ACTIVITY: Reproduce the possum hypothesis-testing tutorial below word for word, from "See lecture slides" to "rest of Australia.".

*** DOCUMENT SEGMENT ***

Standard Imports


In [1]:
%matplotlib inline
import numpy as np
import scipy.stats as stats
import pandas as pd
import matplotlib.pyplot as plt
import matplotlib

Custom Imports


In [2]:
# download from http://roybatty.org/statplots.py 
# and upload to your Jupyter instance if you haven't done so already
import statplots

Hypothesis Testing

See lecture slides for intro discussion on hypothesis testing.

Example: Morphological measurements of brushtail possums

I've posted a data set at the following URL -- http://roybatty.org/possum.txt -- that contains morphological measurements on 104 brushtail possums (Trichosurus vulpecula). This data set contains information on variables such as sex, age, head length, skull width, etc.


By Bryce McQuillan - originally posted to Flickr as Brushtail Opossum Trichosurus vulpecula, CC BY-SA 2.0, https://commons.wikimedia.org/w/index.php?curid=4195284

Possum tail length

Previous studies of brushtail possums in Australia have established that the mean tail length of adult possums is 37.86cm. I am studying an isolated population of possums in the state of Victoria, and I am interested in whether mean tail length of Victorian possums is shorter than that of possums in the rest of Australia.

Null and Alternative Hypotheses

  • $H_0$: The average tail length of Victoria possums is the same as those in the rest of Australia ($\mu = 37.86$)
  • $H_A$: The average tail length of Victoria possums is less than the rest of Australia ($\mu < 37.86$)

Since I have an a priori reason to believe the difference in tail length is shorter, this is a "one-tailed" hypothesis test (pun intended!).

Download and examine the data


In [3]:
possums = pd.read_table("http://roybatty.org/possum.txt")
possums.rename(columns={'pop':'popn'}, inplace=True)
possums.columns


Out[3]:
Index(['site', 'popn', 'sex', 'age', 'headL', 'skullW', 'totalL', 'tailL'], dtype='object')

In [4]:
vic = vic = possums[possums.popn == 'Vic']
print(vic.tailL.describe())


count    46.000000
mean     35.934783
std       1.717908
min      32.000000
25%      35.000000
50%      36.000000
75%      36.875000
max      39.500000
Name: tailL, dtype: float64

Assessing approximate normality


In [5]:
fig, (ax1, ax2) =  plt.subplots(nrows=1, ncols=2)
fig.set_size_inches(10,4)
ax1.hist(vic.tailL, bins=9, color='steelblue', normed=True)
ax1.set_xlabel("tail length (cm)")

*** End of DOCUMENT SEGMENT ***
*** PROVIDED DATA ***

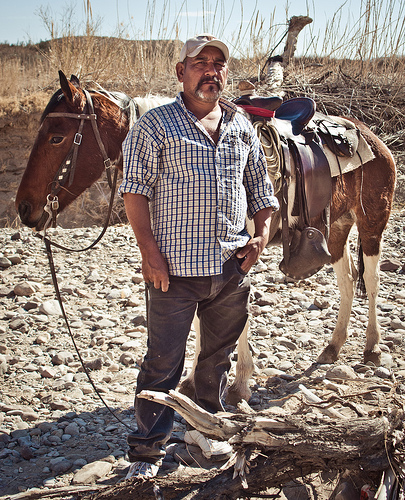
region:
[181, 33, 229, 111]
A Mexican man out in the sun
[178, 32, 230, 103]
The man is wearing a baseball cap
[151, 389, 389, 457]
Dead wood that would make a good fire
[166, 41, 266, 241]
He is wearing a plaid shirt that has long sleeves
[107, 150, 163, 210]
The sleeves of the shirt are rolled up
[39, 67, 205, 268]
This is the mans horse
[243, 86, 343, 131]
The horse has a saddle on it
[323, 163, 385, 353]
The horse has white legs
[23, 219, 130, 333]
The man and horse may be beside a river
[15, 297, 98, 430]
This could be sand on the shore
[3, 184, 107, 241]
THE SNOUT OF THE HORSE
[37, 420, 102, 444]
rocks on the ground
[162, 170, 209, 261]
checkered pattern on shirt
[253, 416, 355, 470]
wooden log on ground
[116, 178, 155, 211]
rolled up sleeve of shirt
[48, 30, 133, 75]
dead weeds in the background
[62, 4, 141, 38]
it is during the daytime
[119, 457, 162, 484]
the man's tennis shoe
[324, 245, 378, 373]
legs of the horse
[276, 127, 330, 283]
saddle on the horse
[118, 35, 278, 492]
A man in a white cap is standing up.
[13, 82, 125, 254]
A horse has a bridle on his head.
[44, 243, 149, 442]
A man is holding a dangling strap.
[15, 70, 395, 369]
A horse is brown and white.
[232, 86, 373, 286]
A saddle is on a horse.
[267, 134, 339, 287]
A holder is hanging from straps.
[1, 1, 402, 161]
Brown grass is behind the horse.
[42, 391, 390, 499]
A dead stick is on the ground.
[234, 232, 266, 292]
A hand is in a pocket.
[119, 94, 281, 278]
A man is wearing a blue and white shirt.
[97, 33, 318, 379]
a guy standing in front of a horse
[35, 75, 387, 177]
a horse standing behind a man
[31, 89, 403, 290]
a horse standing on the ground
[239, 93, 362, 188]
a saddle laying across a horse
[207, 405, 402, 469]
logs laying on a rocky ground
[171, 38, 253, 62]
a guy wearing a white hat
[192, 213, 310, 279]
a guy with his hands resting in his pocket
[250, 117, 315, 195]
a rope attached to a saddle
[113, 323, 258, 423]
a guy wearing off black pants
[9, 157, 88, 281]
a horse biting on a bit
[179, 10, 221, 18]
a cloud in the sky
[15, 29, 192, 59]
a hill in the background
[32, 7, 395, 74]
tall weeds behind the horse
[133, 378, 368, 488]
a large log of wood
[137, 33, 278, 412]
a man standing in front of a horse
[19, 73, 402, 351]
a horse behind a man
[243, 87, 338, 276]
the saddle on the horse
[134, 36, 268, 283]
a man wearing a white hat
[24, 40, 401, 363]
a man standing in front of a horse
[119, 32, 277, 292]
a man wearing a checkered shirt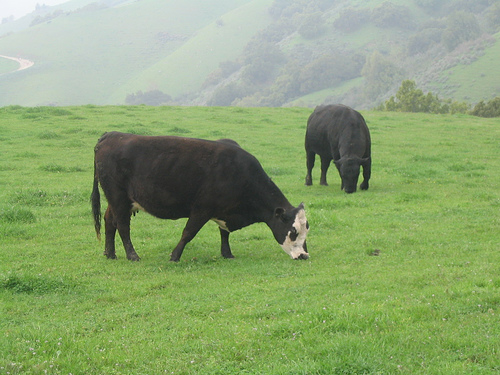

*** End of PROVIDED DATA ***

THE COMPLETED TASK:
See lecture slides for intro discussion on hypothesis testing.

Example: Morphological measurements of brushtail possums

I've posted a data set at the following URL -- http://roybatty.org/possum.txt -- that contains morphological measurements on 104 brushtail possums (Trichosurus vulpecula). This data set contains information on variables such as sex, age, head length, skull width, etc.


By Bryce McQuillan - originally posted to Flickr as Brushtail Opossum Trichosurus vulpecula, CC BY-SA 2.0, https://commons.wikimedia.org/w/index.php?curid=4195284

Possum tail length

Previous studies of brushtail possums in Australia have established that the mean tail length of adult possums is 37.86cm. I am studying an isolated population of possums in the state of Victoria, and I am interested in whether mean tail length of Victorian possums is shorter than that of possums in the rest of Australia.